Your assignment » Working through the records below, count the lines that include "lane". The reply is that number alone.

'''

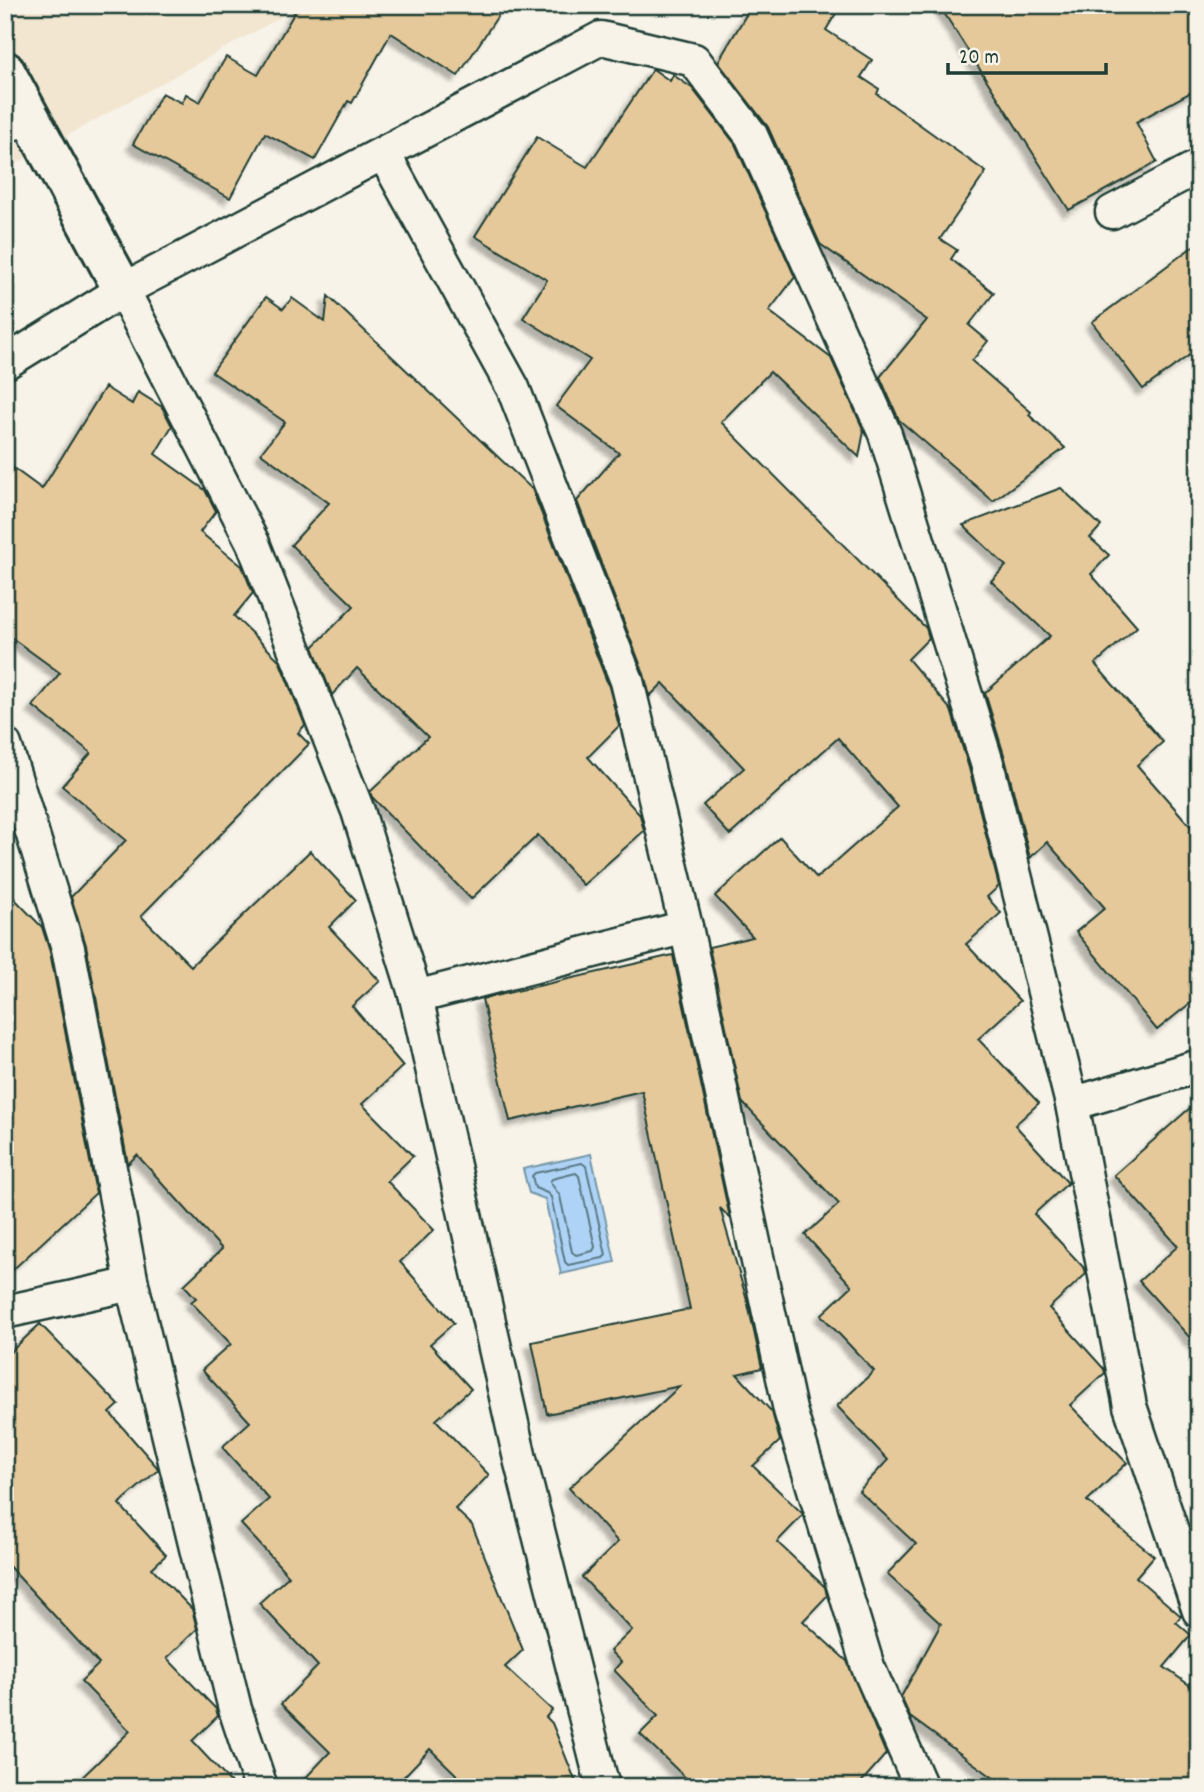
<svg xmlns="http://www.w3.org/2000/svg" width="1204" height="1792" viewBox="0 0 1204 1792" font-family="Dekko,sans-serif">
  <style>
    .built { fill: #f2e6d1 }
    .water { fill: #afd3f7; stroke: #7597a9; stroke-width: 2 }
    .lines { fill: none; stroke-linecap: round; stroke-linejoin: round }
    .shore { stroke: #597982; stroke-width: 2 }
    .building { fill: #e6c99a; stroke: #1f3d34; stroke-width: 2; filter: url(#shadow) }
    .lane-casing { stroke: #1f3d34; stroke-width: 37 }
    .street-casing { stroke: #1f3d34; stroke-width: 44 }
    .lane { stroke: #f7f3e8; stroke-width: 32 }
    .street { stroke: #f7f3e8; stroke-width: 38 }
  </style>
  <defs>
    <filter id="shadow"><feDropShadow dx="-6" dy="6" stdDeviation="2" flood-color="#0004"/></filter>
  </defs>
  <rect width="100%" height="100%" fill="#f7f3e8"/>
  <filter id="ink" filterUnits="userSpaceOnUse"><feTurbulence type="fractalNoise" baseFrequency=".0143" numOctaves="2"/><feDisplacementMap in="SourceGraphic" scale="14" xChannelSelector="R" yChannelSelector="G"/><feConvolveMatrix kernelMatrix="1 2 1 2 8 2 1 2 1" color-interpolation-filters="sRGB"/></filter>
  <g filter="url(#ink)">
    <polygon class="built" points="5,5 303,5 5,170"/>
    <polygon class="water" points="591,1154 615,1262 561,1274 545,1199 529,1193 523,1169"/>
    <g class="lines">
      <g class="shore">
        <polygon points="582,1163 586,1166 606,1255 603,1258 568,1265 565,1262 551,1197 547,1193 535,1188 532,1176 535,1173"/>
        <polygon points="576,1173 579,1176 595,1247 593,1251 576,1255 572,1252 560,1196 550,1182 552,1179"/>
      </g>
    </g>
    <g class="building">
      <polygon points="299,5 505,5 458,76 391,33 352,103 348,101 315,160 265,133 230,198 133,144 162,93 182,103 186,94 200,102 226,57 258,75"/>
      <polygon points="752,5 841,5 826,30 872,60 861,77 879,89 877,94 986,172 940,239 957,250 951,259 994,293 969,325 988,341 972,361 1031,412 1029,415 1065,448 993,501 899,420 880,377 927,320 820,244 768,127 718,62"/>
      <polygon points="939,5 1199,5 1199,88 1136,122 1157,162 1069,210"/>
      <polygon points="653,69 670,81 673,75 692,88 735,144 795,277 769,311 831,358 864,431 859,457 770,372 721,422 926,628 929,638 908,659 951,710 969,768 999,886 987,897 1001,913 966,944 1020,1001 978,1039 1039,1103 1015,1125 1068,1183 1034,1214 1085,1269 1086,1274 1049,1308 1104,1369 1105,1373 1070,1405 1127,1463 1087,1501 1154,1556 1136,1577 1181,1616 1176,1622 1191,1635 1164,1667 1199,1692 1199,1787 1006,1787 910,1717 901,1697 941,1624 887,1574 916,1544 859,1491 888,1460 837,1406 874,1371 821,1315 852,1286 805,1235 839,1204 742,1102 709,947 753,937 715,896 780,837 817,878 898,807 838,738 730,835 703,805 744,768 663,683 650,696 644,674 577,501 619,453 556,406 590,360 523,318 547,280 475,236 537,137 587,167"/>
      <polygon points="1199,242 1199,348 1143,389 1092,322"/>
      <polygon points="328,296 532,489 609,687 619,726 588,757 640,815 644,831 583,885 538,835 471,899 372,797 370,792 428,737 357,668 332,695 313,647 354,606 291,545 329,503 261,453 285,422 212,372 266,297 283,309 292,298 325,322"/>
      <polygon points="105,387 132,404 138,392 162,407 172,426 155,454 205,490 216,511 200,532 242,566 253,593 234,616 279,660 305,725 298,733 309,744 141,916 191,966 310,851 356,900 329,927 380,981 352,1006 403,1066 362,1104 413,1156 387,1181 434,1230 400,1262 454,1323 430,1344 471,1389 436,1420 489,1475 455,1509 472,1525 523,1650 505,1667 552,1710 546,1717 552,1723 578,1787 469,1787 430,1749 394,1787 297,1787 330,1752 281,1704 318,1666 259,1603 289,1576 241,1524 269,1499 222,1447 250,1422 202,1370 231,1344 191,1302 196,1298 184,1285 222,1249 137,1155 128,1164 86,945 71,897 126,840 62,786 91,753 33,706 60,673 5,633 5,462 42,489"/>
      <polygon points="1061,488 1101,526 1090,538 1109,555 1091,574 1137,627 1095,664 1163,742 1137,765 1199,836 1199,996 1157,1030 1076,932 1105,908 1047,842 1030,858 1005,758 985,693 1050,636 991,581 1006,566 963,525"/>
      <polygon points="5,889 42,927 50,952 96,1193 5,1277"/>
      <polygon points="673,955 730,1218 720,1208 748,1304 762,1368 737,1374 772,1412 780,1441 753,1466 802,1513 803,1515 777,1542 825,1587 827,1596 803,1621 847,1661 886,1754 857,1787 695,1787 640,1734 658,1716 614,1670 621,1662 610,1651 632,1630 582,1577 618,1542 569,1488 680,1386 547,1414 532,1342 690,1309 642,1091 510,1121 482,999"/>
      <polygon points="1199,1100 1199,1348 1139,1281 1178,1246 1114,1175"/>
      <polygon points="40,1324 119,1405 110,1413 157,1467 158,1470 119,1504 166,1555 152,1568 192,1609 197,1629 167,1658 216,1709 218,1716 192,1741 235,1787 72,1787 130,1731 81,1681 99,1664 5,1562 5,1357"/>
    </g>
    <g class="lines">
      <defs>
        <g id="lane">
          <polyline points="5,127 29,116"/>
          <polyline points="384,154 513,388 627,681 686,927 790,1410 868,1667 921,1787"/>
          <polyline points="1112,212 1199,166"/>
          <polyline points="123,290 253,543 358,811 416,997 520,1459 603,1787"/>
          <polyline points="5,363 123,290 601,38 694,60 751,135 885,434 987,763 1072,1104 1130,1406 1199,1611"/>
          <polyline points="5,745 68,948 132,1284 235,1709 261,1787"/>
          <polyline points="416,997 686,927"/>
          <polyline points="1072,1104 1199,1066"/>
          <polyline points="5,1312 132,1284"/>
        </g>
        <polyline id="street" points="5,71 123,290"/>
      </defs>
      <use href="#lane" class="lane-casing"/>
      <use href="#street" class="street-casing"/>
      <use href="#lane" class="lane"/>
      <use href="#street" class="street"/>
    </g>
  </g>
  <rect width="1204" height="1792" fill="none" stroke="#f7f3e8" stroke-width="28"/>
  <rect x="14" y="14" width="1176" height="1764" fill="none" stroke="#1f3d34" stroke-width="2.5" filter="url(#ink)"/>
  <path d="M948 63v10h158v-10" fill="none" stroke="#1f3d34" stroke-width="3.5"/>
  <text x="959" y="63" font-size="21" fill="#1f3d34" stroke="#f7f3e8" stroke-width="5" paint-order="stroke">20 m</text>
</svg>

'''

Output of the task » 5